Family Makes Incredible Religious Find While Renovating Their Living Room

"We were uncertain regarding the importance of the find revealed below our house."

An Israeli family in Jerusalem renovating their home discovered a 2,000-year-old ritual bath under their living room floor.

The Israel Antiquities Authority announced said Wednesday that the bath, called a mikveh, was discovered under the living room floor of a home in Jerusalem’s Ein Kerem neighborhood.

The ritual bath hidden beneath these wooden doors suggests that the place was inhabited by Jews 2,000 years ago. (Photo: Assaf Peretz/Israel Antiquities Authority)

A mikveh is used by religious Jews for ritual immersions.

Anyone who has ever renovated knows the disruption and chaos that can ensue; just imagine if a team of archaeologists joins in.

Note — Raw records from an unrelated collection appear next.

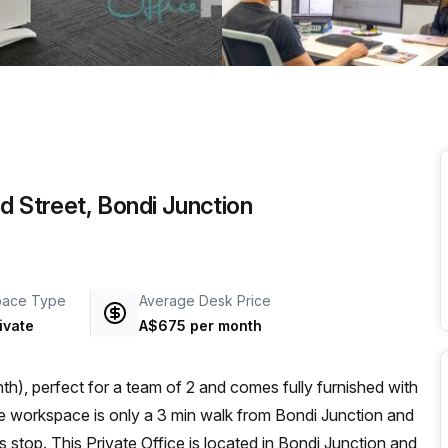
a prestigious address.
d Street, Bondi Junction
pace Type
Average Desk Price
ivate
A$675 per month
h), perfect for a team of 2 and comes fully furnished with
 stop. This Private Office is located in Bondi Junction and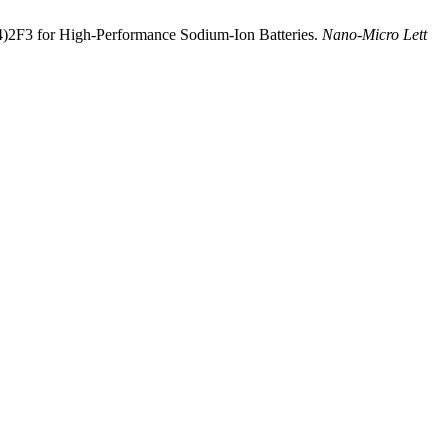
PO4)2F3 for High-Performance Sodium-Ion Batteries.
Nano-Micro Lett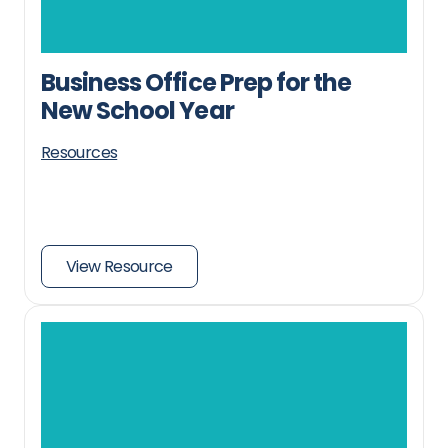
Business Office Prep for the
New School Year
Resources
View Resource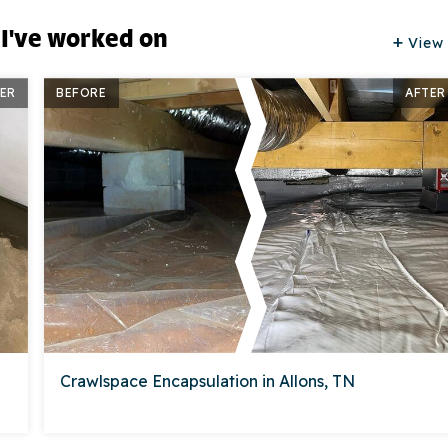
 I've worked on
View 
ER
BEFORE
AFTER
Crawlspace Encapsulation in Allons, TN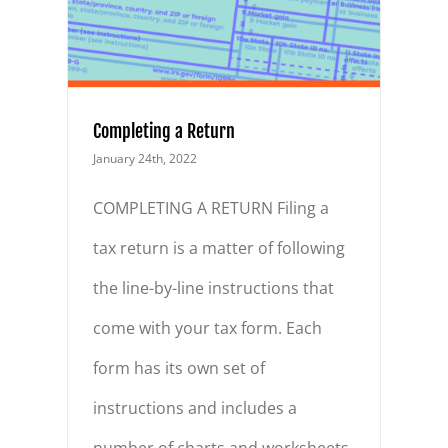
Completing a Return
January 24th, 2022
COMPLETING A RETURN Filing a
tax return is a matter of following
the line-by-line instructions that
come with your tax form. Each
form has its own set of
instructions and includes a
number of charts and worksheets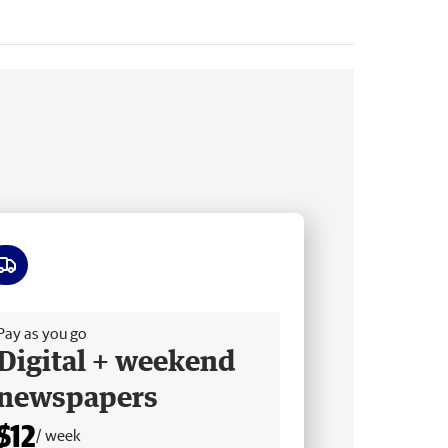
ee delivery
Pay as you go
Digital + weekend
newspapers
$12
/ week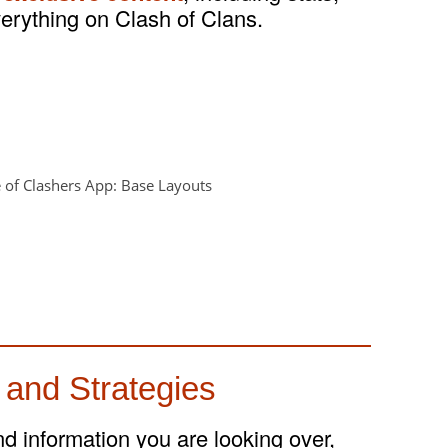
verything on Clash of Clans.
 and Strategies
and information you are looking over,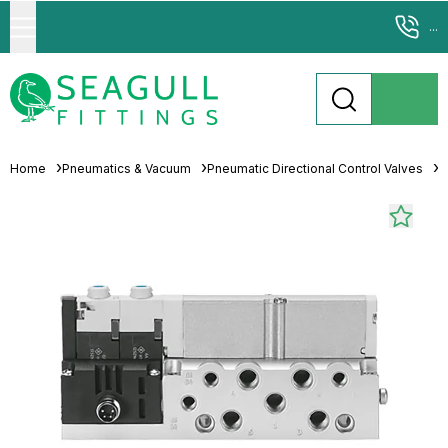
...
Home
Pneumatics & Vacuum
Pneumatic Directional Control Valves
S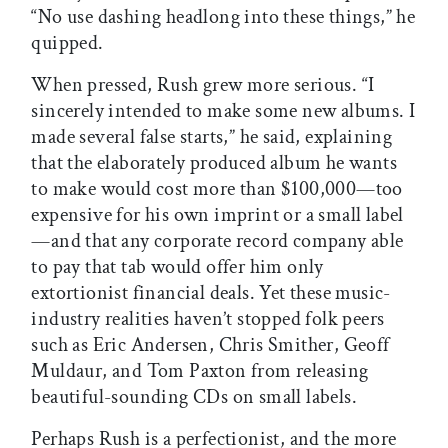
“No use dashing headlong into these things,” he
quipped.
When pressed, Rush grew more serious. “I
sincerely intended to make some new albums. I
made several false starts,” he said, explaining
that the elaborately produced album he wants
to make would cost more than $100,000—too
expensive for his own imprint or a small label
—and that any corporate record company able
to pay that tab would offer him only
extortionist financial deals. Yet these music-
industry realities haven’t stopped folk peers
such as Eric Andersen, Chris Smither, Geoff
Muldaur, and Tom Paxton from releasing
beautiful-sounding CDs on small labels.
Perhaps Rush is a perfectionist, and the more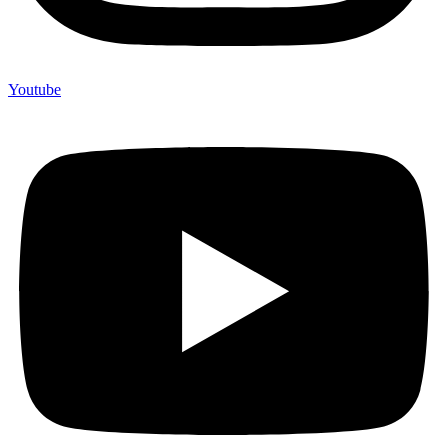
Youtube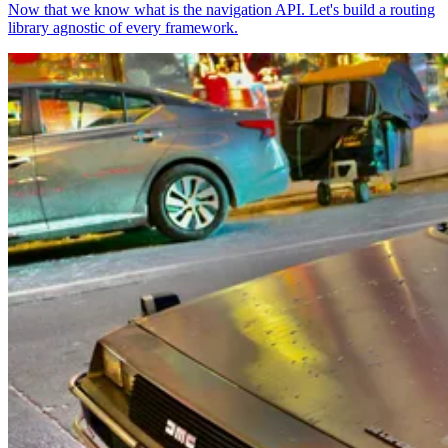
Now that we know what is the navigation API. Let's build a routing
library agnostic of every framework.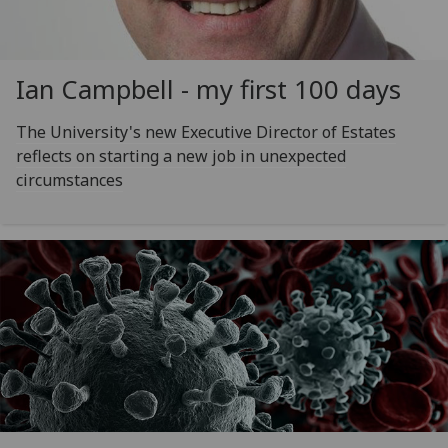
Ian Campbell - my first 100 days
The University's new Executive Director of Estates
reflects on starting a new job in unexpected
circumstances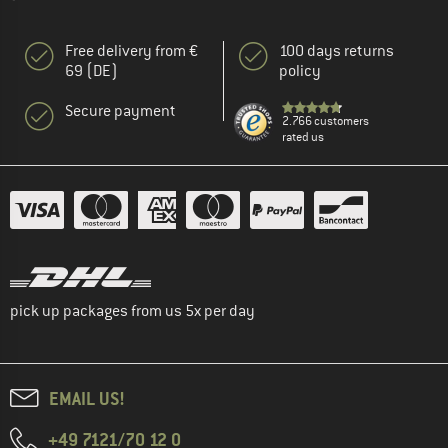
Free delivery from €
100 days returns
69 (DE)
policy
Secure payment
2.766 customers
rated us
pick up packages from us 5x per day
EMAIL US!
+49 7121/70 12 0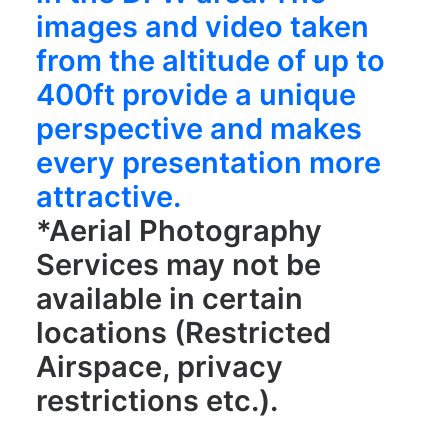
images and video taken
from the altitude of up to
400ft provide a unique
perspective and makes
every presentation more
attractive.
*Aerial Photography
Services may not be
available in certain
locations (Restricted
Airspace, privacy
restrictions etc.).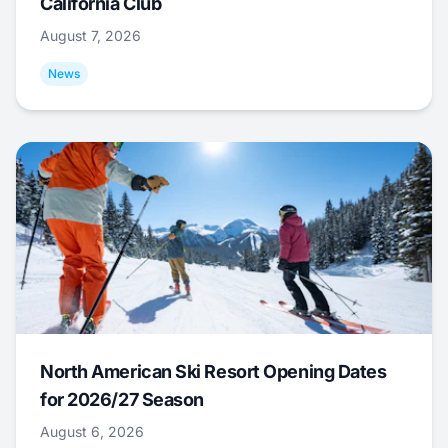
California Club
August 7, 2026
News
North American Ski Resort Opening Dates
for 2026/27 Season
August 6, 2026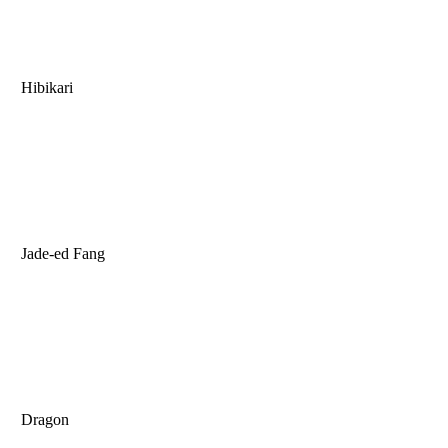
Hibikari
Jade-ed Fang
Dragon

After the homeowners – who asked not to be named – called the Antiquities Authority with the suspicion that their discovery might be significant, archaeologists arrived and “were amazed to discover that a pair of wooden doors beneath a stylized rug in the middle of a pleasant family’s living room concealed an ancient ritual bath,” the Antiquities Authority said in a statement.

The stairs descending to the ritual bath. (Photo: Assaf Peretz/Israel Antiquities Authority)

“Initially, we were uncertain regarding the importance of the find revealed below our house and we hesitated contacting the Israel Antiquities Authority because of the consequences we believed would be involved in doing so,” the homeowners said in a statement. “At the same time, we had a strong feeling that what was situated beneath the floor of our house is a find of historical value and our sense of civic and public duty clinched it for us."

The ancient bath, which measured 11.5 feet long, 8 feet wide and 6 feet deep, was “rock-hewn and meticulously plastered according to the [Jewish] laws of purity,” the Antiquities Authority explained.

The pool included a staircase leading to its bottom, allowing its users 2,000 years ago to fully immerse themselves as part of the purification tradition.

The family also found potentially historically valuable items inside the ritual bath, including pottery vessels dating to the first century as well as traces of fire damage that researchers speculated might be evidence of the Romans’ ransacking of Jerusalem in 70 A.D. when the Second Temple was destroyed.

The archaeologists identified fragments of stone vessels, which they said were commonly used by Jews during the period of the Second Temple as they believe stone cannot be contaminated and remains pure.

“Such instances of finding antiquities beneath a private home can happen only in Israel and Jerusalem in particular,” said Jerusalem district archaeologist Amit Re’em, noting that the discovery had “archaeological importance.”

“Ein Kerem is considered a place sacred to Christianity in light of its identification with ‘a city of Judah’ – the place where according to the New Testament, John the Baptist was born and where his pregnant mother Elisabeth met with Mary, mother of Jesus,” Re’em explained.

The archaeologist noted that there have been few archaeological discoveries dated to the Second Temple period found in that particular neighborhood.

“The discovery of the ritual bath reinforces the hypothesis there was a Jewish settlement from the time of the Second Temple located in the region of what is today Ein Kerem,” Re’em added.

The Antiquities Authority honored the homeowners Wednesday for displaying good citizenship and reporting their discovery.